El sistema de control de las sociedades democráticas es muy eficaz; instila la línea directriz como el aire que respira. Uno ni se percata, y se imagina a veces estar frente a un debate particularmente vigoroso. En el fondo, es mucho más rendidor que los sistemas totalitarios.

Tomemos por ejemplo el caso de Alemania a comienzos de los años 30. Tenemos tendencia a olvidarlo, pero era entonces el país más avanzado de Europa, estaba a la cabeza en materia de arte, de ciencias, de técnicas, de literatura, de filosofía. Después, en muy poco tiempo hubo un retroceso completo, y Alemania se volvió el Estado más mortífero, el más bárbaro de la historia humana.

Todo aquello se realizó destilando temor: de los bolcheviques, de los judíos, de los norteamericanos, de los gitanos, en síntesis, de todos aquellos que, según los nazis, amenazaban el corazón de la civilización europea, es decir los "herederos directos de la civilización griega". En todo caso era lo que escribía el filósofo Martin Heidegger en 1935. Ahora bien, la mayoría de medios de comunicación alemanes que bombardearon a la población con mensajes de este género usaron las técnicas de marketing puestas a punto… por los publicistas norteamericanos.

No olvidemos cómo se impone siempre una ideología. Para dominar, la violencia no basta, se necesita una justificación de otra naturaleza. Así, cuando una persona ejerce su poder sobre otra -trátese de un dictador, un colono, un burócrata, un marido o un patrón-, requiere de una ideología que la justifique, siempre la misma: esta dominación se hace "por el bien" del dominado. En otras palabras, el poder se presenta siempre como altruista, desinteresado, generoso.
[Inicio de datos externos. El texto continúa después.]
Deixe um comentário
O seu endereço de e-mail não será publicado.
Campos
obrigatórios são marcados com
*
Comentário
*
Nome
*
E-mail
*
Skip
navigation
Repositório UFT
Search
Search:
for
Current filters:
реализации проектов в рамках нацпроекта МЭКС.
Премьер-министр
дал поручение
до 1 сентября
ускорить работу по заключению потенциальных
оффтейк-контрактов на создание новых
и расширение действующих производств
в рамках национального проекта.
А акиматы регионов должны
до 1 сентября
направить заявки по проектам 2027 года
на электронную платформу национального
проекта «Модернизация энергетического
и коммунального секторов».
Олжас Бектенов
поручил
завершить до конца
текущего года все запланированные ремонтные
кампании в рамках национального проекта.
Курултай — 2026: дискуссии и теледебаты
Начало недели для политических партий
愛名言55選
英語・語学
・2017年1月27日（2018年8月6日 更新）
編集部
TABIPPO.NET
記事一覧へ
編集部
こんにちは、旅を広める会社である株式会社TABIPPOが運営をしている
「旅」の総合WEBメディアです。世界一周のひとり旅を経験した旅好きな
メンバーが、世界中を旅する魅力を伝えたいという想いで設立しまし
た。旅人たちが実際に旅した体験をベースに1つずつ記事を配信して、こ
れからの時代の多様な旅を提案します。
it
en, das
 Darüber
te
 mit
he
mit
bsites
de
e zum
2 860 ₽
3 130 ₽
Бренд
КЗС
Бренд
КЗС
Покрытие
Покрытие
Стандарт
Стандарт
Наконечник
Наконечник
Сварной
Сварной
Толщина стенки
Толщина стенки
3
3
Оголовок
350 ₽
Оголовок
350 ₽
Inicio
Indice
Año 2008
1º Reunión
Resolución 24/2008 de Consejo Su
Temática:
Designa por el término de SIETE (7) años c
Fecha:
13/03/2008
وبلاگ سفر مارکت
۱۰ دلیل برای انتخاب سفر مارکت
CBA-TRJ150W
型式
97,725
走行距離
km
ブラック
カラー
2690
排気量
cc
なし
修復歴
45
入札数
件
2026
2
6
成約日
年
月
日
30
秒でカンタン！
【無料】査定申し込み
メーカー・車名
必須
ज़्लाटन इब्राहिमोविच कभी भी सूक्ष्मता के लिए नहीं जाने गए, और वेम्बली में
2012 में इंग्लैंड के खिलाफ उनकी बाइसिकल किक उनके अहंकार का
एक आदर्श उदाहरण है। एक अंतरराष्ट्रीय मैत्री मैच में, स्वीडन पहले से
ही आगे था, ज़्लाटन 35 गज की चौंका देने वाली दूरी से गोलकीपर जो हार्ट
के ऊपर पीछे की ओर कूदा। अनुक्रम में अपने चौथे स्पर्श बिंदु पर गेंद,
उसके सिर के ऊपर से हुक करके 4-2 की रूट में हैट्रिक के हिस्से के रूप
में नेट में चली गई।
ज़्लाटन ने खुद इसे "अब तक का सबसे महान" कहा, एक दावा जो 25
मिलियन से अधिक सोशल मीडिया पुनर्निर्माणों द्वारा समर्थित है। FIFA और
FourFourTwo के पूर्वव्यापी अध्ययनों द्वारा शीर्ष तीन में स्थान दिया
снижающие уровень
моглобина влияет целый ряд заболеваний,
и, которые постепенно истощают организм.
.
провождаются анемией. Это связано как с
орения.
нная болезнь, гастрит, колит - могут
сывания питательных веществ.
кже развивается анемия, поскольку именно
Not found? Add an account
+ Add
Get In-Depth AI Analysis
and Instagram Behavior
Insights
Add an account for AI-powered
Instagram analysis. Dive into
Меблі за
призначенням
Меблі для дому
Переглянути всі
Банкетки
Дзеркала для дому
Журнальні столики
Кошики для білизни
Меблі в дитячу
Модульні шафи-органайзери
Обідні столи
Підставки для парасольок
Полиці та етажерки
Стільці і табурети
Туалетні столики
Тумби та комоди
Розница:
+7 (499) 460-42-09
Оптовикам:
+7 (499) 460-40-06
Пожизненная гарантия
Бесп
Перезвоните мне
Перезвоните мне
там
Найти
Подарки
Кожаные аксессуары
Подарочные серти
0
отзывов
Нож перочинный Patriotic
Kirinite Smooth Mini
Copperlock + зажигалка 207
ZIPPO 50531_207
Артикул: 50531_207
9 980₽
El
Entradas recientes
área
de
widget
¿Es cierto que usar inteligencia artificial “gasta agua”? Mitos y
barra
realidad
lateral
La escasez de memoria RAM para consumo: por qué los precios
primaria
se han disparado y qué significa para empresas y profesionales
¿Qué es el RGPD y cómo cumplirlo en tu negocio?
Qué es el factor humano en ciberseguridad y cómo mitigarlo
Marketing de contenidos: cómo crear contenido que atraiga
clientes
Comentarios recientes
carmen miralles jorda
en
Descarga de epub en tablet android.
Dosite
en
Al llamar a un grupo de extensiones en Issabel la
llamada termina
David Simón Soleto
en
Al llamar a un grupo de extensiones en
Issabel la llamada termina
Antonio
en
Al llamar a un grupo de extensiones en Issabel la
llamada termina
Cuando la violencia de Estado no basta

En los años 30, las reglas de la propaganda nazi consistían, por ejemplo, en escoger palabras simples, repetirlas sin descanso, y asociarlas a emociones, sentimientos, temores. Cuando Hitler invadió los Sudetes (en 1938), fue invocando los objetivos más nobles y caritativos, la necesidad de una "intervención humanitaria" para impedir la "limpieza étnica" sufrida por los germanófonos y para permitir que todos pudieran vivir bajo el "ala protectora" de Alemania, con el apoyo de la potencia de más avanzada del mundo en el campo de las artes y de la cultura.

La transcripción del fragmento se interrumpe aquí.